Ganhou muito destaque nos últimos dias a alta do preço da carne bovina no varejo, e esta informação foi confirmada com a divulgação do Índice de Preços ao Consumidor Amplo – IPCA para o mês de novembro de 2019. O grupo carnes apresentou forte aceleração nos meses de outubro e novembro deste ano, apresentando crescimento de 10% aproximadamente, puxado principalmente pelo aumento do preço da carne bovina (10,88%), seguindo pela carne suína (4,89%) e por último, pela carne de frango (0,53%). Portanto, é facilmente perceptível que o aumento dos preços dos cortes bovinos levou a um aumento da demanda pelas demais carnes (suína e de frango) via substituição e, consequentemente, a elevação dos preços das mesmas. Mas quais as possíveis consequências deste aumento dos preços para a pecuária de leite?
De acordo com dados do IBGE, a produção de leite no Brasil apresentou crescimento médio de 2,3% ao ano no período de 2008 a 2018, passando de 27,6 bilhões de litros para 33,8 bilhões de litros em 2018. No entanto, no mesmo período, o que se observa é uma correlação negativa com a quantidade de vacas ordenhadas, que apresentou redução média de 2,7% ao ano, passando de 21,6 milhões de cabeças para 16,4 milhões de cabeças em 2018. Portanto, ressalta-se que o ganho de produção dos últimos anos é oriundo do aumento da produtividade média do rebanho, que cresceu cerca de 4,93% ao ano, passando de 1.277 litros por vaca ao ano em 2008 para 2.068 litros por vaca ao ano em 2018. Observa-se também um aumento do preço real pago ao produtor no período, que passou de R$1,25/litro em 2008 para R$1,43/litro em 2018, um aumento de 1,37% ao ano no período, de acordo com dados do Cepea.

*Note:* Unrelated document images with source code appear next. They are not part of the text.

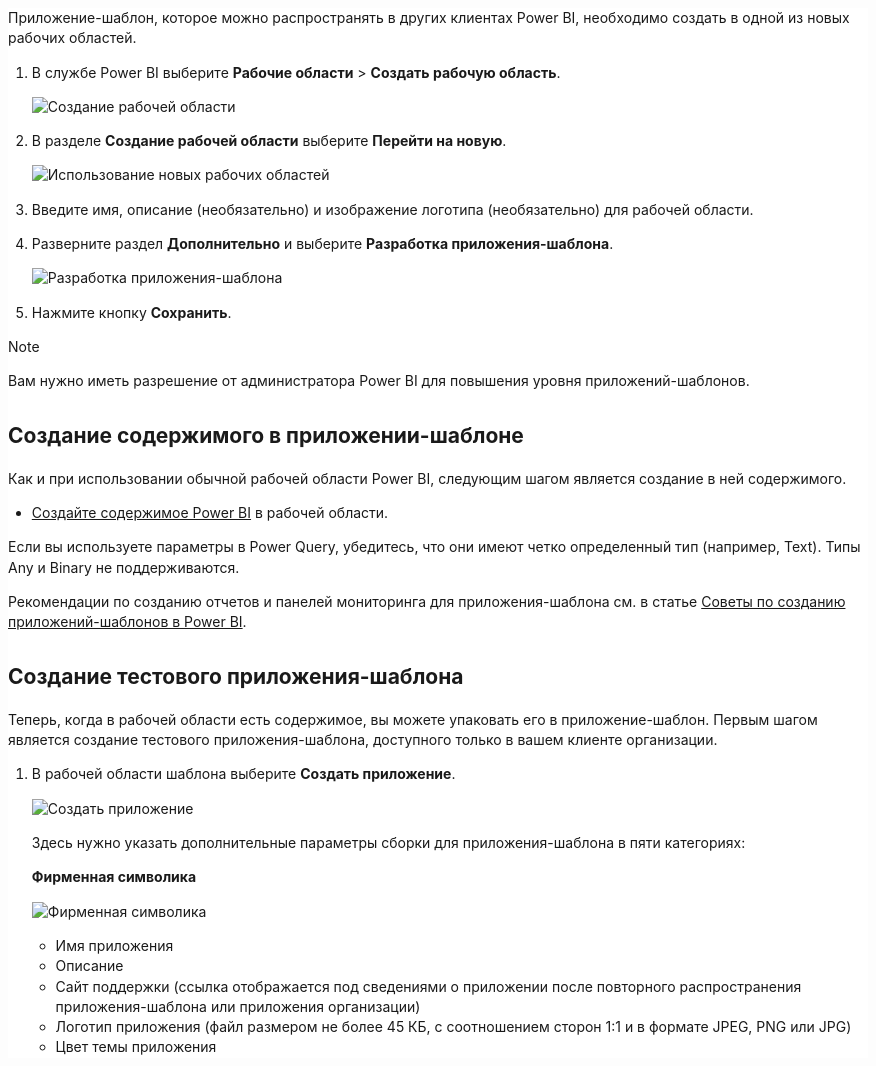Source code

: Приложение-шаблон, которое можно распространять в других клиентах Power BI, необходимо создать в одной из новых рабочих областей.

1. В службе Power BI выберите **Рабочие области** > **Создать рабочую область**.

    ![Создание рабочей области](media/service-template-apps-create/power-bi-new-workspace.png)

2. В разделе **Создание рабочей области** выберите **Перейти на новую**.

    ![Использование новых рабочих областей](media/service-template-apps-create/power-bi-upgrade-new.png)

3. Введите имя, описание (необязательно) и изображение логотипа (необязательно) для рабочей области.

4. Разверните раздел **Дополнительно** и выберите **Разработка приложения-шаблона**.

    ![Разработка приложения-шаблона](media/service-template-apps-create/power-bi-template-app-develop.png)

5. Нажмите кнопку **Сохранить**.
>[!NOTE]
>Вам нужно иметь разрешение от администратора Power BI для повышения уровня приложений-шаблонов.

## <a name="create-the-content-in-your-template-app"></a>Создание содержимого в приложении-шаблоне

Как и при использовании обычной рабочей области Power BI, следующим шагом является создание в ней содержимого.  

- [Создайте содержимое Power BI](power-bi-creator-landing.md) в рабочей области.

Если вы используете параметры в Power Query, убедитесь, что они имеют четко определенный тип (например, Text). Типы Any и Binary не поддерживаются.

Рекомендации по созданию отчетов и панелей мониторинга для приложения-шаблона см. в статье [Советы по созданию приложений-шаблонов в Power BI](service-template-apps-tips.md).

## <a name="create-the-test-template-app"></a>Создание тестового приложения-шаблона

Теперь, когда в рабочей области есть содержимое, вы можете упаковать его в приложение-шаблон. Первым шагом является создание тестового приложения-шаблона, доступного только в вашем клиенте организации.

1. В рабочей области шаблона выберите **Создать приложение**.

    ![Создать приложение](media/service-template-apps-create/power-bi-create-app.png)

    Здесь нужно указать дополнительные параметры сборки для приложения-шаблона в пяти категориях:

    **Фирменная символика**

    ![Фирменная символика](media/service-template-apps-create/power-bi-create-branding.png)
    - Имя приложения
    - Описание
    - Сайт поддержки (ссылка отображается под сведениями о приложении после повторного распространения приложения-шаблона или приложения организации)
    - Логотип приложения (файл размером не более 45 КБ, с соотношением сторон 1:1 и в формате JPEG, PNG или JPG)
    - Цвет темы приложения
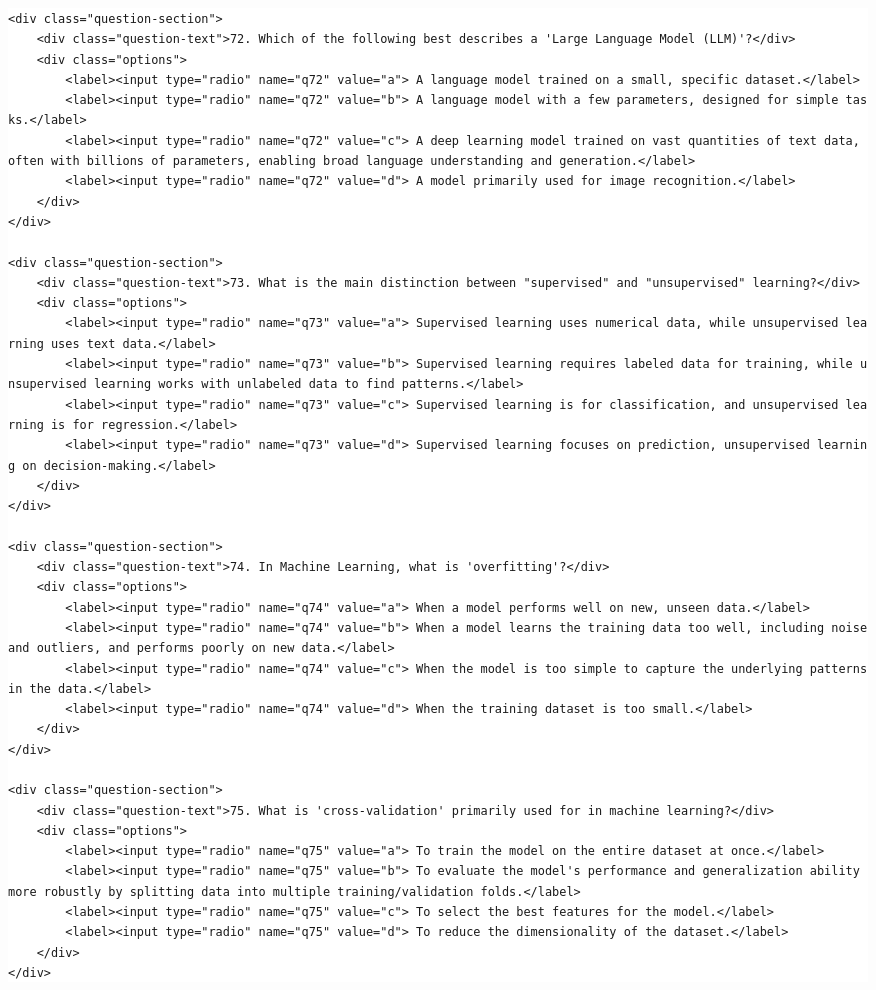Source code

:     <div class="question-section">
        <div class="question-text">72. Which of the following best describes a 'Large Language Model (LLM)'?</div>
        <div class="options">
            <label><input type="radio" name="q72" value="a"> A language model trained on a small, specific dataset.</label>
            <label><input type="radio" name="q72" value="b"> A language model with a few parameters, designed for simple tasks.</label>
            <label><input type="radio" name="q72" value="c"> A deep learning model trained on vast quantities of text data, often with billions of parameters, enabling broad language understanding and generation.</label>
            <label><input type="radio" name="q72" value="d"> A model primarily used for image recognition.</label>
        </div>
    </div>

    <div class="question-section">
        <div class="question-text">73. What is the main distinction between "supervised" and "unsupervised" learning?</div>
        <div class="options">
            <label><input type="radio" name="q73" value="a"> Supervised learning uses numerical data, while unsupervised learning uses text data.</label>
            <label><input type="radio" name="q73" value="b"> Supervised learning requires labeled data for training, while unsupervised learning works with unlabeled data to find patterns.</label>
            <label><input type="radio" name="q73" value="c"> Supervised learning is for classification, and unsupervised learning is for regression.</label>
            <label><input type="radio" name="q73" value="d"> Supervised learning focuses on prediction, unsupervised learning on decision-making.</label>
        </div>
    </div>

    <div class="question-section">
        <div class="question-text">74. In Machine Learning, what is 'overfitting'?</div>
        <div class="options">
            <label><input type="radio" name="q74" value="a"> When a model performs well on new, unseen data.</label>
            <label><input type="radio" name="q74" value="b"> When a model learns the training data too well, including noise and outliers, and performs poorly on new data.</label>
            <label><input type="radio" name="q74" value="c"> When the model is too simple to capture the underlying patterns in the data.</label>
            <label><input type="radio" name="q74" value="d"> When the training dataset is too small.</label>
        </div>
    </div>

    <div class="question-section">
        <div class="question-text">75. What is 'cross-validation' primarily used for in machine learning?</div>
        <div class="options">
            <label><input type="radio" name="q75" value="a"> To train the model on the entire dataset at once.</label>
            <label><input type="radio" name="q75" value="b"> To evaluate the model's performance and generalization ability more robustly by splitting data into multiple training/validation folds.</label>
            <label><input type="radio" name="q75" value="c"> To select the best features for the model.</label>
            <label><input type="radio" name="q75" value="d"> To reduce the dimensionality of the dataset.</label>
        </div>
    </div>
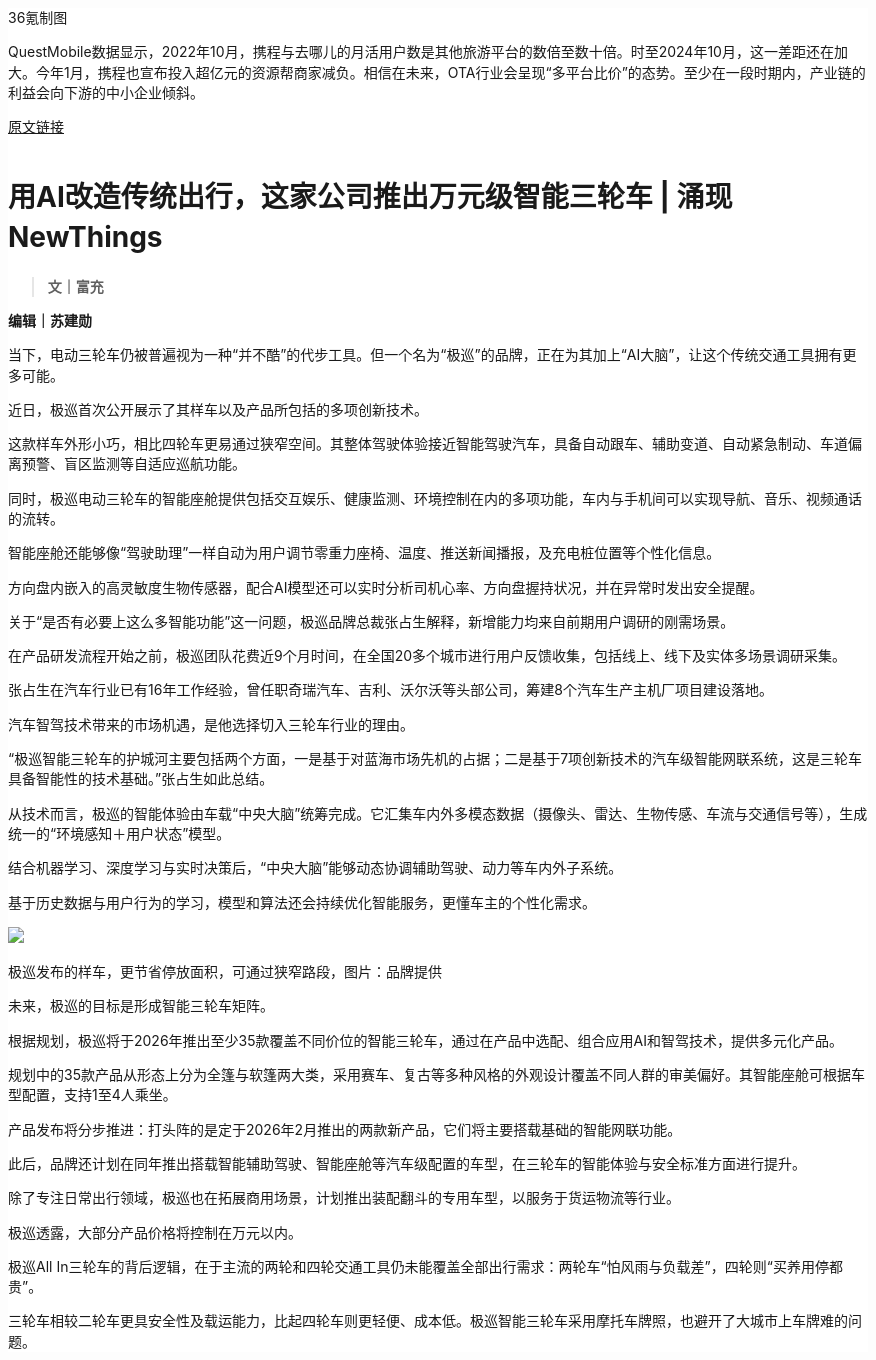 36氪制图

QuestMobile数据显示，2022年10月，携程与去哪儿的月活用户数是其他旅游平台的数倍至数十倍。时至2024年10月，这一差距还在加大。今年1月，携程也宣布投入超亿元的资源帮商家减负。相信在未来，OTA行业会呈现“多平台比价”的态势。至少在一段时期内，产业链的利益会向下游的中小企业倾斜。

[原文链接](https://36kr.com/p/3490215871699844?f=rss)


# 用AI改造传统出行，这家公司推出万元级智能三轮车 | 涌现NewThings

> **文｜富充**

**编辑｜苏建勋**

当下，电动三轮车仍被普遍视为一种“并不酷”的代步工具。但一个名为“极巡”的品牌，正在为其加上“AI大脑”，让这个传统交通工具拥有更多可能。

近日，极巡首次公开展示了其样车以及产品所包括的多项创新技术。

这款样车外形小巧，相比四轮车更易通过狭窄空间。其整体驾驶体验接近智能驾驶汽车，具备自动跟车、辅助变道、自动紧急制动、车道偏离预警、盲区监测等自适应巡航功能。

同时，极巡电动三轮车的智能座舱提供包括交互娱乐、健康监测、环境控制在内的多项功能，车内与手机间可以实现导航、音乐、视频通话的流转。

智能座舱还能够像“驾驶助理”一样自动为用户调节零重力座椅、温度、推送新闻播报，及充电桩位置等个性化信息。

方向盘内嵌入的高灵敏度生物传感器，配合AI模型还可以实时分析司机心率、方向盘握持状况，并在异常时发出安全提醒。

关于“是否有必要上这么多智能功能”这一问题，极巡品牌总裁张占生解释，新增能力均来自前期用户调研的刚需场景。

在产品研发流程开始之前，极巡团队花费近9个月时间，在全国20多个城市进行用户反馈收集，包括线上、线下及实体多场景调研采集。

张占生在汽车行业已有16年工作经验，曾任职奇瑞汽车、吉利、沃尔沃等头部公司，筹建8个汽车生产主机厂项目建设落地。

汽车智驾技术带来的市场机遇，是他选择切入三轮车行业的理由。

“极巡智能三轮车的护城河主要包括两个方面，一是基于对蓝海市场先机的占据；二是基于7项创新技术的汽车级智能网联系统，这是三轮车具备智能性的技术基础。”张占生如此总结。

从技术而言，极巡的智能体验由车载“中央大脑”统筹完成。它汇集车内外多模态数据（摄像头、雷达、生物传感、车流与交通信号等），生成统一的“环境感知＋用户状态”模型。

结合机器学习、深度学习与实时决策后，“中央大脑”能够动态协调辅助驾驶、动力等车内外子系统。

基于历史数据与用户行为的学习，模型和算法还会持续优化智能服务，更懂车主的个性化需求。

![](https://img.36krcdn.com/hsossms/20251001/v2_17e512c2fbac415289692d88fd11db16@6227116_oswg253646oswg1280oswg960_img_jpeg?x-oss-process=image/quality,q_100/format,jpg/interlace,1)

极巡发布的样车，更节省停放面积，可通过狭窄路段，图片：品牌提供

未来，极巡的目标是形成智能三轮车矩阵。

根据规划，极巡将于2026年推出至少35款覆盖不同价位的智能三轮车，通过在产品中选配、组合应用AI和智驾技术，提供多元化产品。

规划中的35款产品从形态上分为全篷与软篷两大类，采用赛车、复古等多种风格的外观设计覆盖不同人群的审美偏好。其智能座舱可根据车型配置，支持1至4人乘坐。

产品发布将分步推进：打头阵的是定于2026年2月推出的两款新产品，它们将主要搭载基础的智能网联功能。

此后，品牌还计划在同年推出搭载智能辅助驾驶、智能座舱等汽车级配置的车型，在三轮车的智能体验与安全标准方面进行提升。

除了专注日常出行领域，极巡也在拓展商用场景，计划推出装配翻斗的专用车型，以服务于货运物流等行业。

极巡透露，大部分产品价格将控制在万元以内。

极巡All In三轮车的背后逻辑，在于主流的两轮和四轮交通工具仍未能覆盖全部出行需求：两轮车“怕风雨与负载差”，四轮则“买养用停都贵”。

三轮车相较二轮车更具安全性及载运能力，比起四轮车则更轻便、成本低。极巡智能三轮车采用摩托车牌照，也避开了大城市上车牌难的问题。
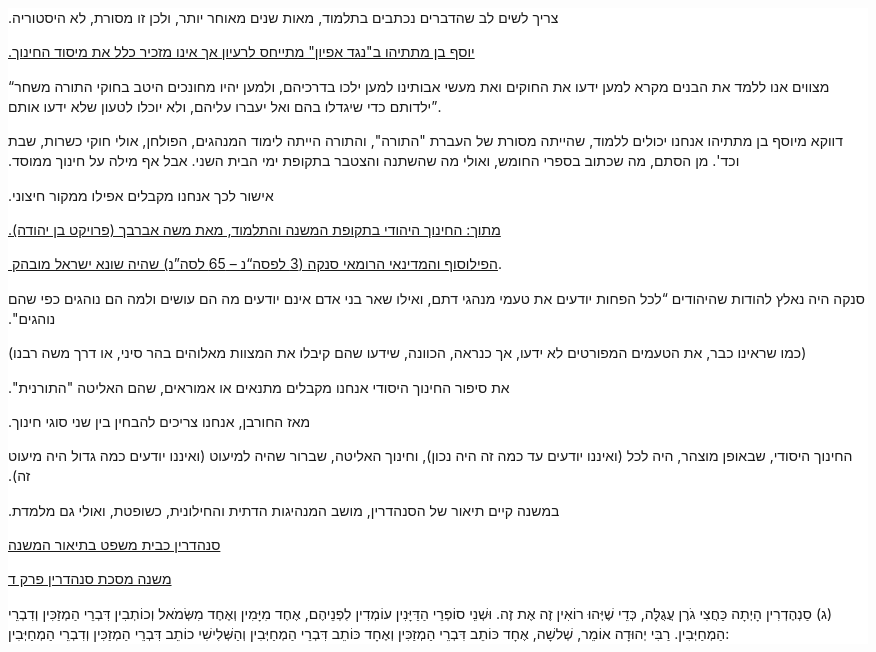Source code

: <span dir="rtl">צריך לשים לב שהדברים נכתבים בתלמוד, מאות שנים מאוחר
יותר, ולכן זו מסורת, לא היסטוריה.</span>

<span dir="rtl"><u>יוסף בן מתתיהו ב"נגד אפיון" מתייחס לרעיון אך אינו
מזכיר כלל את מיסוד החינוך.</u></span>

“<span dir="rtl">מצווים אנו ללמד את הבנים מקרא למען ידעו את החוקים ואת
מעשי אבותינו למען ילכו בדרכיהם, ולמען יהיו מחונכים היטב בחוקי התורה משחר
ילדותם כדי שיגדלו בהם ואל יעברו עליהם, ולא יוכלו לטעון שלא ידעו
אותם</span>”.

<span dir="rtl">דווקא מיוסף בן מתתיהו אנחנו יכולים ללמוד, שהייתה מסורת
של העברת "התורה", והתורה הייתה לימוד המנהגים, הפולחן, אולי חוקי כשרות,
שבת וכד'. מן הסתם, מה שכתוב בספרי החומש, ואולי מה שהשתנה והצטבר בתקופת
ימי הבית השני. אבל אף מילה על חינוך ממוסד.</span>

<span dir="rtl">אישור לכך אנחנו מקבלים אפילו ממקור חיצוני.</span>

<span dir="rtl"><u>מתוך: החינוך היהודי בתקופת המשנה והתלמוד, מאת משה
אברבך (פרויקט בן יהודה).</u></span>

<u> <span dir="rtl">הפילוסוף והמדינאי הרומאי סנקה (3 לפסה“נ – 65 לסה”נ)
שהיה שונא ישראל מובהק</span></u><span dir="rtl">.</span>

<span dir="rtl">סנקה היה נאלץ להודות שהיהודים “לכל הפחות יודעים את טעמי
מנהגי דתם, ואילו שאר בני אדם אינם יודעים מה הם עושים ולמה הם נוהגים כפי
שהם נוהגים".</span>

<span dir="rtl">(כמו שראינו כבר, את הטעמים המפורטים לא ידעו, אך כנראה,
הכוונה, שידעו שהם קיבלו את המצוות מאלוהים בהר סיני, או דרך משה
רבנו)</span>

<span dir="rtl">את סיפור החינוך היסודי אנחנו מקבלים מתנאים או אמוראים,
שהם האליטה "התורנית".</span>

<span dir="rtl">מאז החורבן, אנחנו צריכים להבחין בין שני סוגי
חינוך.</span>

<span dir="rtl">החינוך היסודי, שבאופן מוצהר, היה לכל (ואיננו יודעים עד
כמה זה היה נכון), וחינוך האליטה, שברור שהיה למיעוט (ואיננו יודעים כמה
גדול היה מיעוט זה).</span>

<span dir="rtl">במשנה קיים תיאור של הסנהדרין, מושב המנהיגות הדתית
והחילונית, כשופטת, ואולי גם מלמדת.</span>

<span dir="rtl"><u>סנהדרין כבית משפט בתיאור המשנה</u></span>

<u><span dir="rtl">משנה מסכת סנהדרין פרק ד</span></u>

<span dir="rtl">(ג) סַנְהֶדְרִין הָיְתָה כַּחֲצִי גֹרֶן עֲגֻלָּה, כְּדֵי שֶׁיְּהוּ רוֹאִין זֶה אֶת זֶה.
וּשְׁנֵי סוֹפְרֵי הַדַּיָּנִין עוֹמְדִין לִפְנֵיהֶם, אֶחֶד מִיָּמִין וְאֶחֶד מִשְּׂמֹאל וְכוֹתְבִין דִּבְרֵי
הַמְזַכִּין וְדִבְרֵי הַמְחַיְּבִין. רַבִּי יְהוּדָה אוֹמֵר, שְׁלשָׁה, אֶחָד כּוֹתֵב דִּבְרֵי הַמְזַכִּין וְאֶחָד
כּוֹתֵב דִּבְרֵי הַמְחַיְּבִין וְהַשְּׁלִישִׁי כוֹתֵב דִּבְרֵי הַמְזַכִּין וְדִבְרֵי הַמְחַיְּבִין</span>:
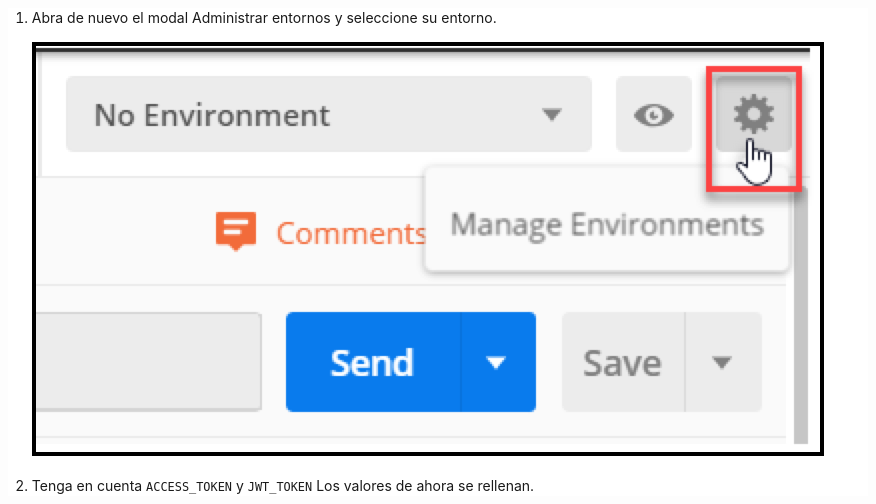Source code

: 1. Abra de nuevo el modal Administrar entornos y seleccione su entorno.

   ![token6](assets/configure-io-target-jwt11.png)

1. Tenga en cuenta `ACCESS_TOKEN` y `JWT_TOKEN` Los valores de ahora se rellenan.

Vale destacar que, boa parte da queda de 5,2 milhões de cabeças de vacas ordenhadas no período de 2008 a 2018 pode ter sido direcionada para a pecuária de corte, uma vez que devido ao ganho de produção média das principais matrizes no período, os produtores de leite puderam descartar animais do rebanho leiteiro para a pecuária de corte de forma estratégica, para complementar as receitas e maximizar os ganhos na atividade. Mas como se comportou o preço do boi gordo neste período, houve algum tipo de correlação com a quantidade de vacas ordenhadas? A Figura 1 mostra a evolução das vacas ordenhadas em milhões de cabeças e do preço nominal do boi gordo do Cepea em R$/arroba no período de 2008 a 2019. Ressalta-se que a quantidade de vacas ordenhadas em 2019 é uma previsão baseada na redução média de 2,7% ao ano no período de dez anos anterior. Portanto, percebe-se, como esperado, uma relação inversa entre a quantidade de vacas ordenhadas e o preço nominal do boi gordo, e esta relação torna-se mais acentuada a partir do ano de 2014.
Figura 1 – Preço do boi gordo e quantidade de vacas ordenhadas no Brasil.
Fonte – CEPEA; IBGE.
Desse modo, pode-se afirmar que existe uma relação entre aumento do preço do boi gordo e o aumento do descarte de matrizes leiteiras para a pecuária de corte, no entanto, nos últimos anos, este descarte não foi suficiente para que a produção de leite fosse influenciada, de forma negativa, muito em função dos ganhos de produtividade no período. Além disso, o preço real do boi gordo já foi maior que o atual, que está 6,23% menor do que seus picos históricos alcançados em 2015, de aproximadamente R$170,24/arroba em média, o que reduz o incentivo ao descarte de matrizes para a pecuária de corte neste momento. Assim, espera-se que, com a acomodação dos preços do boi gordo, a produção de leite não seja influenciada e os preços do leite e derivados lácteos mantenham-se estáveis.